Given passage:
Complete transformer decoder layer with:
1. RMSNorm
2. Multi-Head Attention with residual
3. RMSNorm
4. SwiGLU FFN with residual

In [None]:
class DecoderLayer(nn.Module):
    """
    Transformer Decoder Layer.
    
    Architecture:
    1. x' = RMSNorm(x)
    2. h = MHA(x') + x (residual)
    3. x'' = RMSNorm(h)
    4. y = SwiGLU(x'') + x'' (residual from layer start)
    
    Note: Second residual is from h, not x (like some implementations).
    
    Args:
        dim: Model dimension
        num_q_heads: Number of query heads
        num_kv_heads: Number of key/value heads
        key_size: Dimension per head
    """
    
    def __init__(self, dim, num_q_heads, num_kv_heads, key_size=None):
        super().__init__()
        
        # Pre-attention norm
        self.attn_norm = RMSNorm(dim)
        
        # Multi-head attention
        self.attn = MultiHeadAttention(
            dim=dim,
            num_q_heads=num_q_heads,
            num_kv_heads=num_kv_heads,
            key_size=key_size
        )
        
        # Pre-FFN norm
        self.ffn_norm = RMSNorm(dim)
        
        # SwiGLU FFN
        self.ffn = SwiGLUFFN(dim)
    
    def forward(self, x, attention_mask=None, key_padding_mask=None):
        """
        Args:
            x: [B, T, D] input
            attention_mask: [B, T] or [B, 1, T, T] mask
            key_padding_mask: [B, T] padding mask
        
        Returns:
            Output [B, T, D]
        """
        # Attention block
        h = self.attn_norm(x)
        h = self.attn(h, key_padding_mask=key_padding_mask)
        h = h + x  # Residual from input
        
        # FFN block
        h = self.ffn_norm(h)
        h = self.ffn(h)
        h = h + x  # Residual from start of layer
        
        return h

# Test DecoderLayer
print("Testing DecoderLayer...")
layer = DecoderLayer(
    dim=EMB_SIZE,
    num_q_heads=NUM_Q_HEADS,
    num_kv_heads=NUM_KV_HEADS,
    key_size=KEY_SIZE
)

B, T = 2, 8
x = torch.randn(B, T, EMB_SIZE)

Task A:
List every attribute that the decoder layer code assigns to self inside the __init__ method.
Task B:
Print the decoder layer code from "Note: Second residual" up to and including "self.attn_norm = RMSNorm(dim)".

Data excerpt:
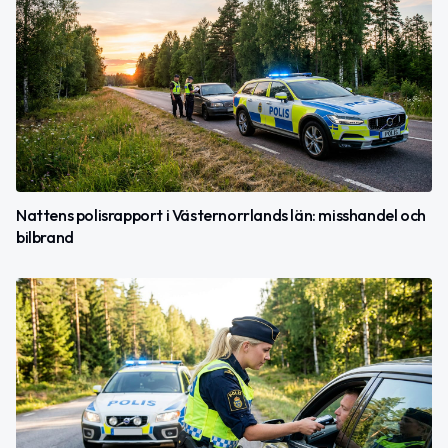
Nattens polisrapport i Västernorrlands län: misshandel och
bilbrand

Exercise output A:
- attn_norm
- attn
- ffn_norm
- ffn

Exercise output B:
Note: Second residual is from h, not x (like some implementations).
    
    Args:
        dim: Model dimension
        num_q_heads: Number of query heads
        num_kv_heads: Number of key/value heads
        key_size: Dimension per head
    """
    
    def __init__(self, dim, num_q_heads, num_kv_heads, key_size=None):
        super().__init__()
        
        # Pre-attention norm
        self.attn_norm = RMSNorm(dim)